Raí Souza Vieira de Oliveira, élu joueur du siècle par les supporters du PSG, est originaire de Ribeirão Preto, à environ 300 km au nord de São Paulo, où l'équipe de France a pris ses quartiers lors de ce Mondial. La ville, surnommée la "Californie" brésilienne, est célèbre pour son insolente réussite économique. De grands édifices en verre côtoient de célèbres fast-foods, des magasins de vêtements avec voituriers et pickups flambant neufs… Sa fortune s'est construite au fil des années sur les grandes exploitations agricoles, notamment la canne à sucre, en périphérie de la ville.

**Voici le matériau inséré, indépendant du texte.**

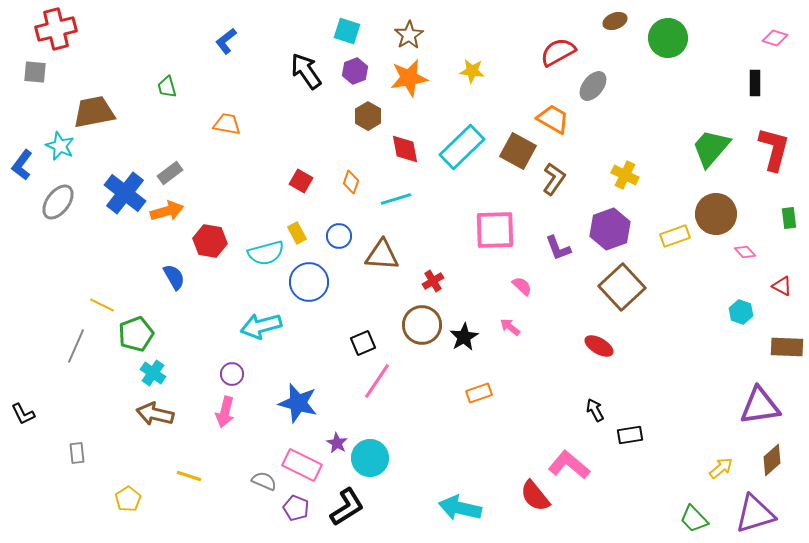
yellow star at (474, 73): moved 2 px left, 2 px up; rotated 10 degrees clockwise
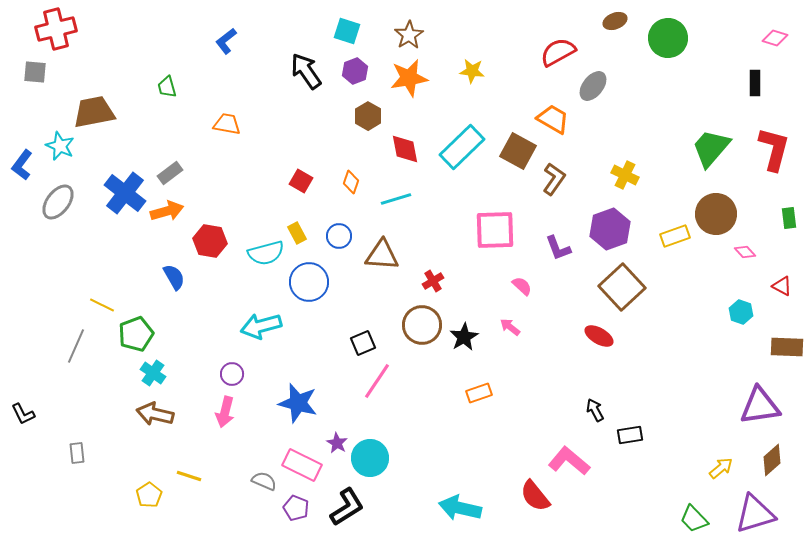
red ellipse at (599, 346): moved 10 px up
pink L-shape at (569, 465): moved 4 px up
yellow pentagon at (128, 499): moved 21 px right, 4 px up
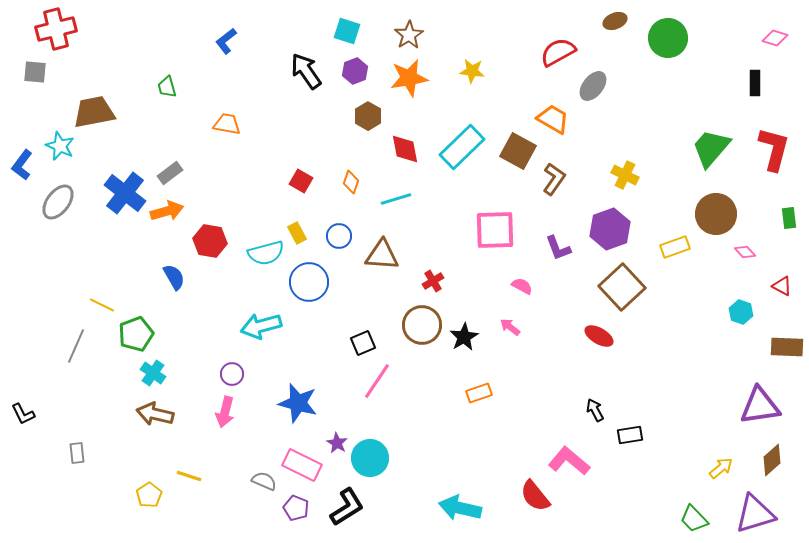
yellow rectangle at (675, 236): moved 11 px down
pink semicircle at (522, 286): rotated 15 degrees counterclockwise
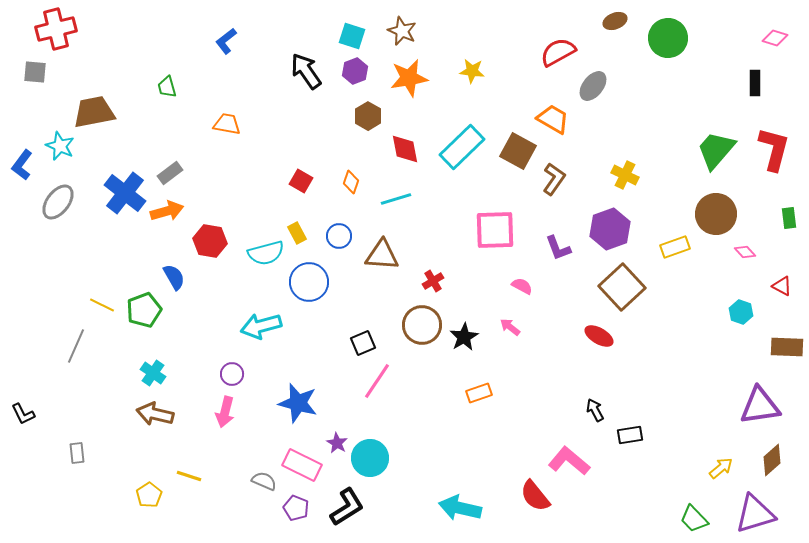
cyan square at (347, 31): moved 5 px right, 5 px down
brown star at (409, 35): moved 7 px left, 4 px up; rotated 16 degrees counterclockwise
green trapezoid at (711, 148): moved 5 px right, 2 px down
green pentagon at (136, 334): moved 8 px right, 24 px up
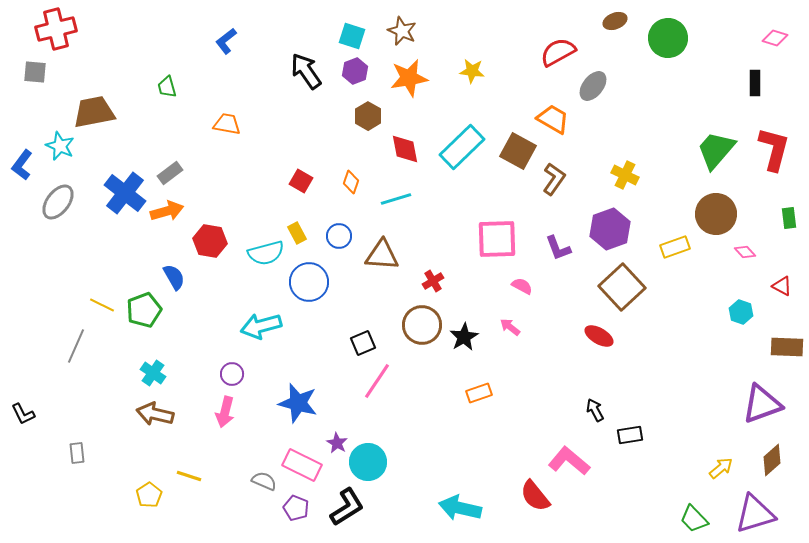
pink square at (495, 230): moved 2 px right, 9 px down
purple triangle at (760, 406): moved 2 px right, 2 px up; rotated 12 degrees counterclockwise
cyan circle at (370, 458): moved 2 px left, 4 px down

Socrates, "le meilleur" en foot. Son enfance, Raí l'a passée dans le quartier de Sumaré sur les hauteurs de la ville, dans une petite maison de plain-pied, rue Arthur Bernardes. Il a vécu ici avec ses cinq frères, dont le défunt Sócrates, l'international brésilien longiligne et barbu, qui participa à la Coupe du monde 1982 et 1986. "Tous les deux ont joué dans le club de Botafogo à Ribeirão Preto. Raí était plus réservé, Socrates plus accessible. Mais pour moi le meilleur des deux en foot, c'était Sócrates", affirme sans hésiter ce chauffeur de taxi.
Raimar, le frère de Raí :
Des frères avec des noms de philosophes. Le quartier n'a plus rien à voir avec l'endroit qu'ils ont connu lorsqu'ils étaient adolescents. A l'époque, seulement quelques maisons, de grandes pelouses, des champs de cannes à sucre. Aujourd'hui, Sumaré s'est embourgeoisé et les villas cossues ont fleuri. Je sonne à la porte de la maison familiale. Raimar, son frère aîné, le 5e de la fratrie de six, m'ouvre. Malgré la réussite familiale, la maison n'a rien d'ostentatoire. Une terrasse avec quelques fauteuils, un petit jardin, quelques chambres très simples, un petit terrain de foot aujourd'hui reconverti en garage à voitures.
Sostenes, Raimundo filho, Socrates, Raimar, Rai, Sofocles :
C'est ici que Raimundo, le père, et Guiomar, la mère, tous deux fonctionnaires publics, ont élu domicile après avoir vécu à Belém, dans le nord du pays. "Mon père savait qu'en venant dans l'état de São Paulo, il aurait une meilleure carrière", raconte Raimar, qui m'invite à s'asseoir à sa terrasse. Il s'est donc établi dans la quiétude de Ribeirão Preto avec ses quatre fils déjà nés. Raimundo, passionné par les philosophes grecs, avait appelé ses premiers enfants Sócrates, Sófocles et Sóstenes. Il voulut poursuivre la série mais finalement sa femme l'en dissuada. C’est finalement un petit garçon prénommé Raí qui naîtra ici, le 15 mai 1965, un an tout juste après le coup d'Etat qui installa la dictature militaire au Brésil.
Raí et sa mère :
Doué dans tous les sports. Malgré les problèmes politiques, l'ancien milieu de terrain du PSG a eu une enfance "parfaite", comme il la qualifie lui-même, au sein d'une famille "harmonieuse" de la classe moyenne supérieure brésilienne. "Celle qu'à l'époque, je voulais pour mes enfants", nous confiera Rai dans la foulée de notre visite dans sa maison familiale, dans un entretien téléphonique accordé depuis São Paulo, où il se trouvait. Il y avait un "esprit de province ici. Je pouvais prendre mon vélo et aller me balader tranquillement", se souvient le champion de France 1994.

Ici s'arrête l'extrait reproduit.